— start Supplied data —
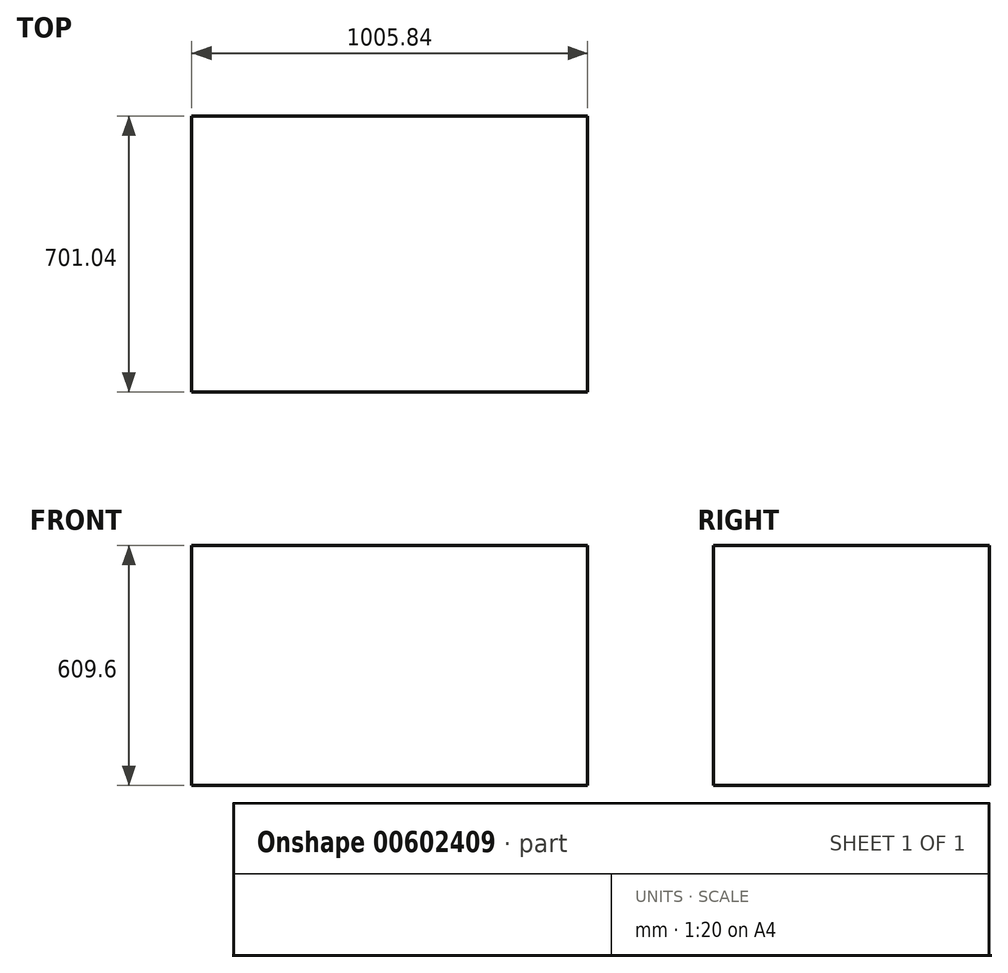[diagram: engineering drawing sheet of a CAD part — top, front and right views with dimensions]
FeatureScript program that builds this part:
annotation { "Feature Type Name" : "Feature", "Feature Type Description" : "" }
export const myFeature = defineFeature(function(context is Context, id is Id, definition is map)
    precondition{}
    {
        {
            var Q0;
            Q0=qCreatedBy(makeId("Top.planeOp"),FACE);
            var sketch = newSketch(context, id + "F0", { "sketchPlane" : qUnion([Q0])});
            skLineSegment(sketch, "E0.bottom", {"start": v(0, 0) * mm, "end": v(1005.84, 0) * mm});
            skLineSegment(sketch, "E0.top", {"start": v(0, -701.04) * mm, "end": v(1005.84, -701.04) * mm});
            skLineSegment(sketch, "E0.left", {"start": v(0, 0) * mm, "end": v(0, -701.04) * mm});
            skLineSegment(sketch, "E0.right", {"start": v(1005.84, 0) * mm, "end": v(1005.84, -701.04) * mm});
            skSolve(sketch);
        }
        {
            var Q0;
            Q0=makeQuery(id+"F0.imprint","IMPRINT",FACE,{"disambiguationData":[TD([[makeQuery(id+"F0.imprint","IMPRINT",EDGE,{"derivedFrom":sQuery(id+"F0.wireOp",EDGE,"E0.bottom")}),-1.0]])]});
            extrude(context, id + "F1", {"entities" : qUnion([Q0]), "depth" : 609.6 * mm, "offsetDistance" : 30.48 * mm});
        }
    });
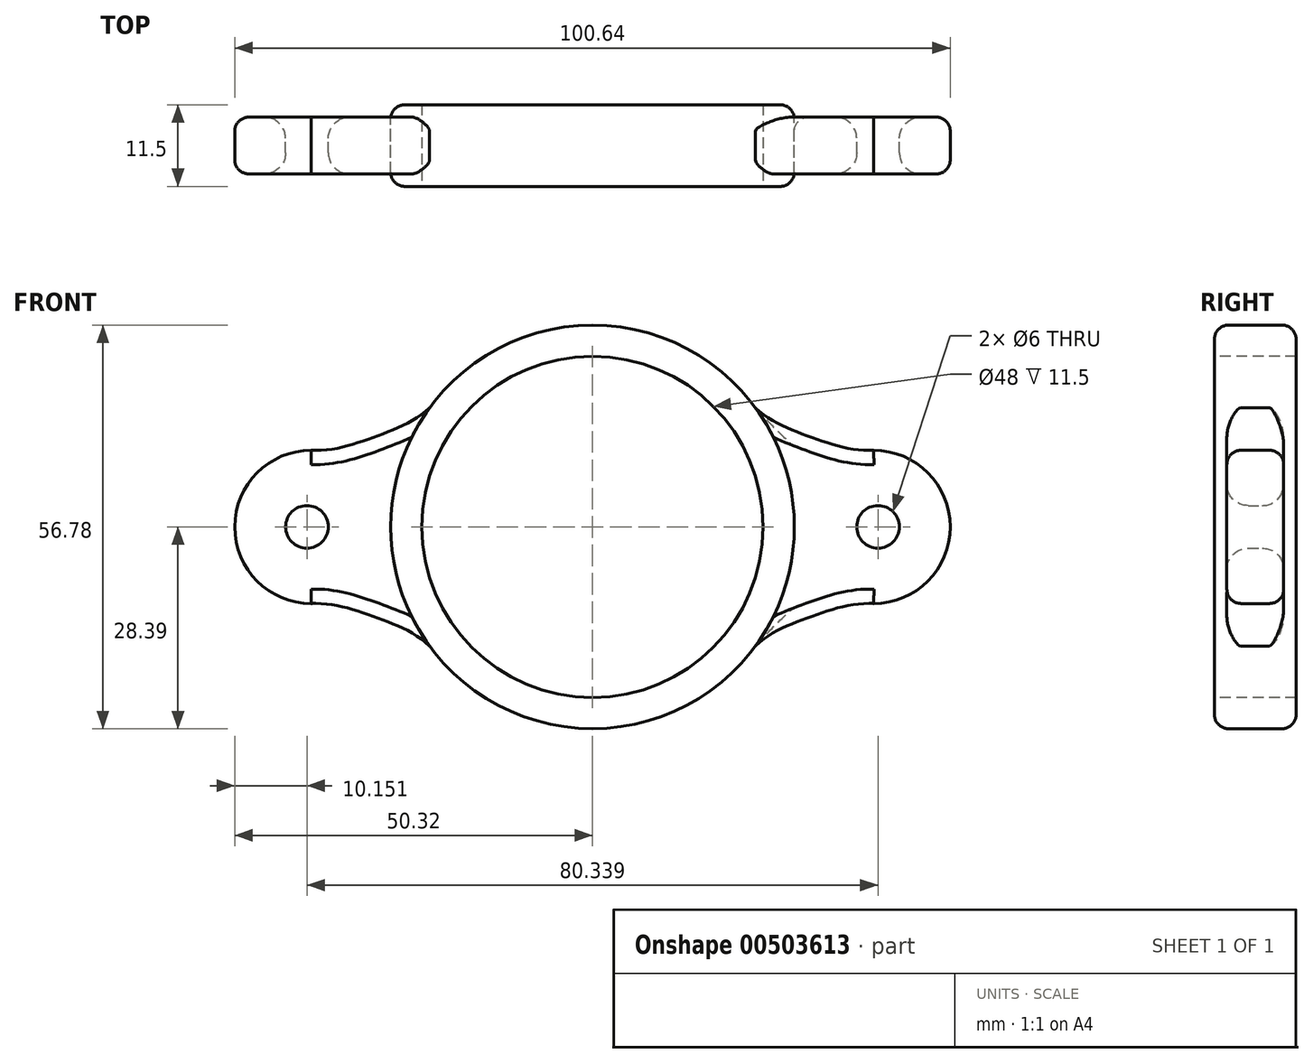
— end Supplied data —
- _Brief_
Can you lay out all of the material above as a JSON list of strings, one string per line, with blank lines dropped and the pictures left out?

- _Expected answer_
[
  "[diagram: engineering drawing sheet of a CAD part — top, front and right views with dimensions]",
  "FeatureScript program that builds this part:",
  "annotation { \"Feature Type Name\" : \"Feature\", \"Feature Type Description\" : \"\" }",
  "export const myFeature = defineFeature(function(context is Context, id is Id, definition is map)",
  "    precondition{}",
  "    {",
  "        {",
  "            var Q0;",
  "            Q0=qCreatedBy(makeId(\"Top.planeOp\"),FACE);",
  "            var sketch = newSketch(context, id + \"F0\", { \"sketchPlane\" : qUnion([Q0])});",
  "            skLineSegment(sketch, \"E0.bottom\", {\"start\": v(0, 0) * mm, \"end\": v(1005.84, 0) * mm});",
  "            skLineSegment(sketch, \"E0.top\", {\"start\": v(0, -701.04) * mm, \"end\": v(1005.84, -701.04) * mm});",
  "            skLineSegment(sketch, \"E0.left\", {\"start\": v(0, 0) * mm, \"end\": v(0, -701.04) * mm});",
  "            skLineSegment(sketch, \"E0.right\", {\"start\": v(1005.84, 0) * mm, \"end\": v(1005.84, -701.04) * mm});",
  "            skSolve(sketch);",
  "        }",
  "        {",
  "            var Q0;",
  "            Q0=makeQuery(id+\"F0.imprint\",\"IMPRINT\",FACE,{\"disambiguationData\":[TD([[makeQuery(id+\"F0.imprint\",\"IMPRINT\",EDGE,{\"derivedFrom\":sQuery(id+\"F0.wireOp\",EDGE,\"E0.bottom\")}),-1.0]])]});",
  "            extrude(context, id + \"F1\", {\"entities\" : qUnion([Q0]), \"depth\" : 609.6 * mm, \"offsetDistance\" : 30.48 * mm});",
  "        }",
  "    });"
]